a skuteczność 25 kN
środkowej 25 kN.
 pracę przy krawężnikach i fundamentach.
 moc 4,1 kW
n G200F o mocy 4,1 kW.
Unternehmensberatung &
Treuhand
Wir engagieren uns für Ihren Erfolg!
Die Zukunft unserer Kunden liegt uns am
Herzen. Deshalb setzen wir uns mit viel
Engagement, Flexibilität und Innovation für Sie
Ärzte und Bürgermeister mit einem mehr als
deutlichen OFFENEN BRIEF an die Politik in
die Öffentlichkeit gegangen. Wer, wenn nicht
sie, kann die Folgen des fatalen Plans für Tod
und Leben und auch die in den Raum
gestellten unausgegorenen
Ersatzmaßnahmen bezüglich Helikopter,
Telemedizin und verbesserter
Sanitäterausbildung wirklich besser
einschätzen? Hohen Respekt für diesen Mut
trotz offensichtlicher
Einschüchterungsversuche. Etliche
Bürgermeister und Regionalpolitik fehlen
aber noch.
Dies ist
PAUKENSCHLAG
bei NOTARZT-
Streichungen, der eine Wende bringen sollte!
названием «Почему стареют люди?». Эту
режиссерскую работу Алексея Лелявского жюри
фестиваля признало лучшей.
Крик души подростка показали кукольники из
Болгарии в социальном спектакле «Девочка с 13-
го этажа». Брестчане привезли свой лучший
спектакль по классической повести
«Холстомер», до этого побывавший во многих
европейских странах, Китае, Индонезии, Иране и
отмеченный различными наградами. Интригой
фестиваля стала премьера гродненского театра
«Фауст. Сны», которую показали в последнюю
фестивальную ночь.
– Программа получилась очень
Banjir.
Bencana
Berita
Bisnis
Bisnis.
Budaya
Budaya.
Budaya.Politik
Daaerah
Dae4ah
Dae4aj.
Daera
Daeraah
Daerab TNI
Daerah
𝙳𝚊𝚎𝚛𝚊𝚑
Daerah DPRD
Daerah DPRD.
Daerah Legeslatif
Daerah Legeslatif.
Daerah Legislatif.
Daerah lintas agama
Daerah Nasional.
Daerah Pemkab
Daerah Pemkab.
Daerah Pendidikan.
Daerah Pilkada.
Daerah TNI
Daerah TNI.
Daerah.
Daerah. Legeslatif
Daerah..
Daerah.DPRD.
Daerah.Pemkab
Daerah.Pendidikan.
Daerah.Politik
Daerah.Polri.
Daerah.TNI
★ ★ ★ ★
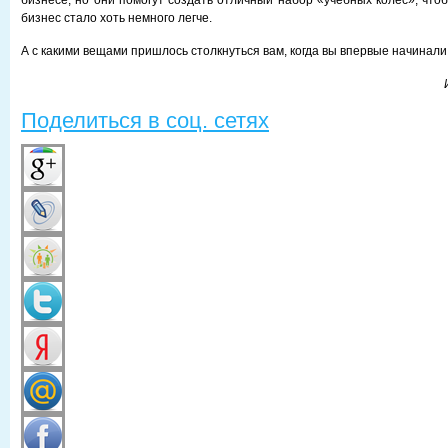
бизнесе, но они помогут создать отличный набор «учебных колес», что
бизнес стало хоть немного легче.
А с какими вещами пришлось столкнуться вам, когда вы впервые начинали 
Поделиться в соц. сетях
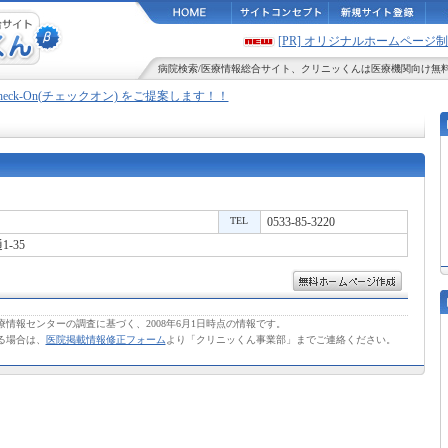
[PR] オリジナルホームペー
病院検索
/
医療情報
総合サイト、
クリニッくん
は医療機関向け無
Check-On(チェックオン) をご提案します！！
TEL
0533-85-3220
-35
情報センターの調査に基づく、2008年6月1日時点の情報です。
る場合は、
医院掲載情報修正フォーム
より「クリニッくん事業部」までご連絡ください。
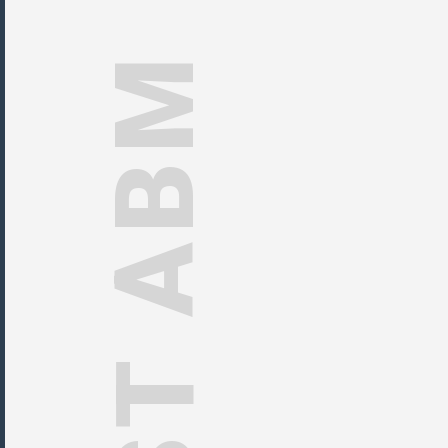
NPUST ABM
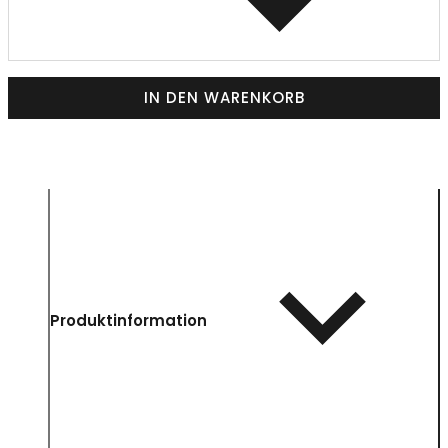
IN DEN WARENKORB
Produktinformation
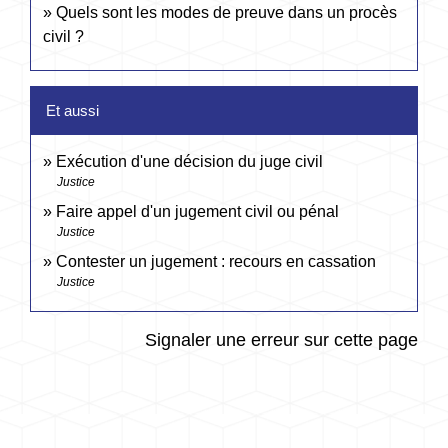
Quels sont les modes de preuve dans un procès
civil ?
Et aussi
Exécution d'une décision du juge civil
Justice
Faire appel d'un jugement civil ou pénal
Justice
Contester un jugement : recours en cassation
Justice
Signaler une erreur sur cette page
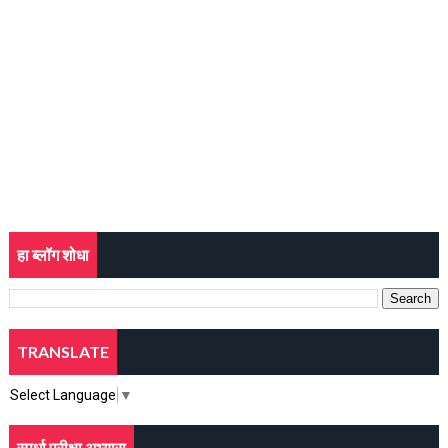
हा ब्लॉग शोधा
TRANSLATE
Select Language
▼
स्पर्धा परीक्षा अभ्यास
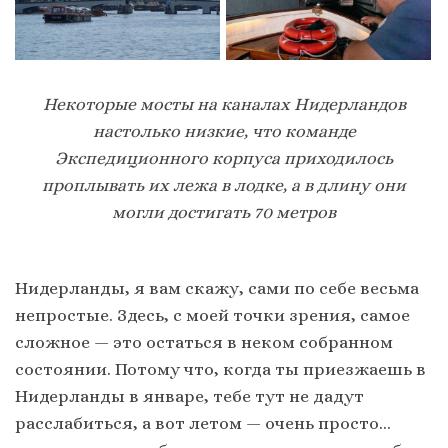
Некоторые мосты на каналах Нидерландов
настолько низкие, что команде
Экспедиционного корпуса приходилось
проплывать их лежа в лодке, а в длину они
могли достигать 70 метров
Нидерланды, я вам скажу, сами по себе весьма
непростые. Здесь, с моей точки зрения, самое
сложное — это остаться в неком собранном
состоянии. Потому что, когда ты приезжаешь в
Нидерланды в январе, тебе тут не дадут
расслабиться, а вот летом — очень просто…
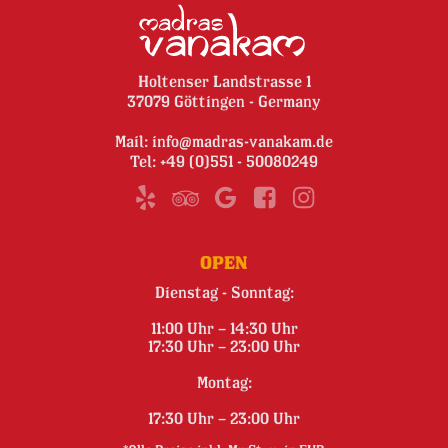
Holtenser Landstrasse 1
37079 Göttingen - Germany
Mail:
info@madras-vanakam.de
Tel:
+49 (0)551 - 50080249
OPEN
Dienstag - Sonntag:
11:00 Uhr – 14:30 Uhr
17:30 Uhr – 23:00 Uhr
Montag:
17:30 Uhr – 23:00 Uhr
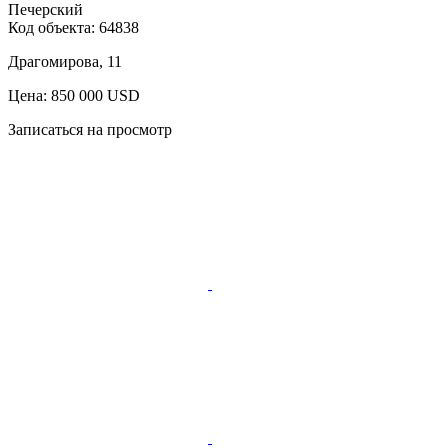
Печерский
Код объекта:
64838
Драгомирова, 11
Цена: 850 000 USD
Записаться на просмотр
★ ★ ★ ★
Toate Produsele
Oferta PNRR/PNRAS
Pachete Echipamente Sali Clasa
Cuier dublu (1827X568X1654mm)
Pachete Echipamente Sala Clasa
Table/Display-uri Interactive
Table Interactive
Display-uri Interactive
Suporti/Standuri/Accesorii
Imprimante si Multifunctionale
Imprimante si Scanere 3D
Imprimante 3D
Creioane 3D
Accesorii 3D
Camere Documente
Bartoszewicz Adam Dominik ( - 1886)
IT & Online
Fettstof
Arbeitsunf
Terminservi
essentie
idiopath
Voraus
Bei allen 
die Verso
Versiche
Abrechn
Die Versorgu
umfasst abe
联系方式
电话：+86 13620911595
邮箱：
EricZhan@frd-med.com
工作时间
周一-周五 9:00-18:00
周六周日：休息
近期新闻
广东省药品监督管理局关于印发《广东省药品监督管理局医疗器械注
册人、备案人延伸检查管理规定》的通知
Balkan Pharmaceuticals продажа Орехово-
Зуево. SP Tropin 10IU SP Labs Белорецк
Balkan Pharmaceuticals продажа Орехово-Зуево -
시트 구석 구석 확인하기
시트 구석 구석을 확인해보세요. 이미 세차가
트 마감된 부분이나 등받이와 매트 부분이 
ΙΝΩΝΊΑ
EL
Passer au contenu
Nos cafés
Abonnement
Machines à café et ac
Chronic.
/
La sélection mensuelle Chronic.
★ ★ ★ ★
-- PROBLEM STATEMENT --
Read the listing. Report every line that includes the word "фестиваля".

-- OUTPUT OF THE TASK --
фестиваля признало лучшей.
фестиваля стала премьера гродненского театра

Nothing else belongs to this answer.